◆ **EXERCISE TASK**:
Could you reproduce all of the data below word for word, line by line, with nothing changed?

======== DATASET EXTRACT ========

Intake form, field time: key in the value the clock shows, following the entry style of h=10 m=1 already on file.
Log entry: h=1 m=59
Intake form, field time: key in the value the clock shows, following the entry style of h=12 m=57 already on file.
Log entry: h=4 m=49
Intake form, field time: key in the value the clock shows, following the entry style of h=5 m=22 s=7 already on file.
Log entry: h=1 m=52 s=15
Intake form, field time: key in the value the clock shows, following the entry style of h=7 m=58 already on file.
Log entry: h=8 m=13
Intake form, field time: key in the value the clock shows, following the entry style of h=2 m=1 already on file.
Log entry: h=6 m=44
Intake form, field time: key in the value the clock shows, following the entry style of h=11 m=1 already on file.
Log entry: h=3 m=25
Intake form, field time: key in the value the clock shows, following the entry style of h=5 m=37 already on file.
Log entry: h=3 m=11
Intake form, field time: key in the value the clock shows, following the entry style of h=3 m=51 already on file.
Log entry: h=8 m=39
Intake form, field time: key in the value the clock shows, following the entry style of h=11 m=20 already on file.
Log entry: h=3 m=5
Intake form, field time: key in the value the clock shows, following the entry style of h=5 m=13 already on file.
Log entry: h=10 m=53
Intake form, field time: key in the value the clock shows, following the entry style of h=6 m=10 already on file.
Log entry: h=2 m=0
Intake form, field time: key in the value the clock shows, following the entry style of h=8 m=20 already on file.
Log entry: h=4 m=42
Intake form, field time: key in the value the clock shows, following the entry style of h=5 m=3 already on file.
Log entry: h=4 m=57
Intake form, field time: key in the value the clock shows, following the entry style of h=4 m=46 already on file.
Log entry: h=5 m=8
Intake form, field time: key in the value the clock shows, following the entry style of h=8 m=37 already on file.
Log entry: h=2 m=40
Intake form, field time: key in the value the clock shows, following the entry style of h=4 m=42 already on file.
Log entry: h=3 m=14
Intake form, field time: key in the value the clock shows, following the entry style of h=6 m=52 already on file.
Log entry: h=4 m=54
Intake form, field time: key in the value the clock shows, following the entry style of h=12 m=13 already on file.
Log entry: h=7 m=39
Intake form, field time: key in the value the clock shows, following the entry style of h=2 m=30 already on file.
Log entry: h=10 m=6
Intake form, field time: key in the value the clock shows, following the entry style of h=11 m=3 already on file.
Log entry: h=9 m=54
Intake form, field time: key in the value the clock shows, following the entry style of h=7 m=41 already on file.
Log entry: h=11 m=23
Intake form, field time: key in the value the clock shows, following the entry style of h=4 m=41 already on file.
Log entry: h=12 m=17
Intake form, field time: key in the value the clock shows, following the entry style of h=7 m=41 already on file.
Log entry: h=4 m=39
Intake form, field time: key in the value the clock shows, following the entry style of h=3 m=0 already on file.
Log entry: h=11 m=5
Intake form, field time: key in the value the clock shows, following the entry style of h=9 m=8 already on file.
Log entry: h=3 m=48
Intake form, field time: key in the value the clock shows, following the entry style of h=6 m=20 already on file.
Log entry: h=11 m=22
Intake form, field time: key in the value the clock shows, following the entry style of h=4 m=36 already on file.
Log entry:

========

◆ **RESULT FOR THIS TASK**:
Intake form, field time: key in the value the clock shows, following the entry style of h=10 m=1 already on file.
Log entry: h=1 m=59
Intake form, field time: key in the value the clock shows, following the entry style of h=12 m=57 already on file.
Log entry: h=4 m=49
Intake form, field time: key in the value the clock shows, following the entry style of h=5 m=22 s=7 already on file.
Log entry: h=1 m=52 s=15
Intake form, field time: key in the value the clock shows, following the entry style of h=7 m=58 already on file.
Log entry: h=8 m=13
Intake form, field time: key in the value the clock shows, following the entry style of h=2 m=1 already on file.
Log entry: h=6 m=44
Intake form, field time: key in the value the clock shows, following the entry style of h=11 m=1 already on file.
Log entry: h=3 m=25
Intake form, field time: key in the value the clock shows, following the entry style of h=5 m=37 already on file.
Log entry: h=3 m=11
Intake form, field time: key in the value the clock shows, following the entry style of h=3 m=51 already on file.
Log entry: h=8 m=39
Intake form, field time: key in the value the clock shows, following the entry style of h=11 m=20 already on file.
Log entry: h=3 m=5
Intake form, field time: key in the value the clock shows, following the entry style of h=5 m=13 already on file.
Log entry: h=10 m=53
Intake form, field time: key in the value the clock shows, following the entry style of h=6 m=10 already on file.
Log entry: h=2 m=0
Intake form, field time: key in the value the clock shows, following the entry style of h=8 m=20 already on file.
Log entry: h=4 m=42
Intake form, field time: key in the value the clock shows, following the entry style of h=5 m=3 already on file.
Log entry: h=4 m=57
Intake form, field time: key in the value the clock shows, following the entry style of h=4 m=46 already on file.
Log entry: h=5 m=8
Intake form, field time: key in the value the clock shows, following the entry style of h=8 m=37 already on file.
Log entry: h=2 m=40
Intake form, field time: key in the value the clock shows, following the entry style of h=4 m=42 already on file.
Log entry: h=3 m=14
Intake form, field time: key in the value the clock shows, following the entry style of h=6 m=52 already on file.
Log entry: h=4 m=54
Intake form, field time: key in the value the clock shows, following the entry style of h=12 m=13 already on file.
Log entry: h=7 m=39
Intake form, field time: key in the value the clock shows, following the entry style of h=2 m=30 already on file.
Log entry: h=10 m=6
Intake form, field time: key in the value the clock shows, following the entry style of h=11 m=3 already on file.
Log entry: h=9 m=54
Intake form, field time: key in the value the clock shows, following the entry style of h=7 m=41 already on file.
Log entry: h=11 m=23
Intake form, field time: key in the value the clock shows, following the entry style of h=4 m=41 already on file.
Log entry: h=12 m=17
Intake form, field time: key in the value the clock shows, following the entry style of h=7 m=41 already on file.
Log entry: h=4 m=39
Intake form, field time: key in the value the clock shows, following the entry style of h=3 m=0 already on file.
Log entry: h=11 m=5
Intake form, field time: key in the value the clock shows, following the entry style of h=9 m=8 already on file.
Log entry: h=3 m=48
Intake form, field time: key in the value the clock shows, following the entry style of h=6 m=20 already on file.
Log entry: h=11 m=22
Intake form, field time: key in the value the clock shows, following the entry style of h=4 m=36 already on file.
Log entry:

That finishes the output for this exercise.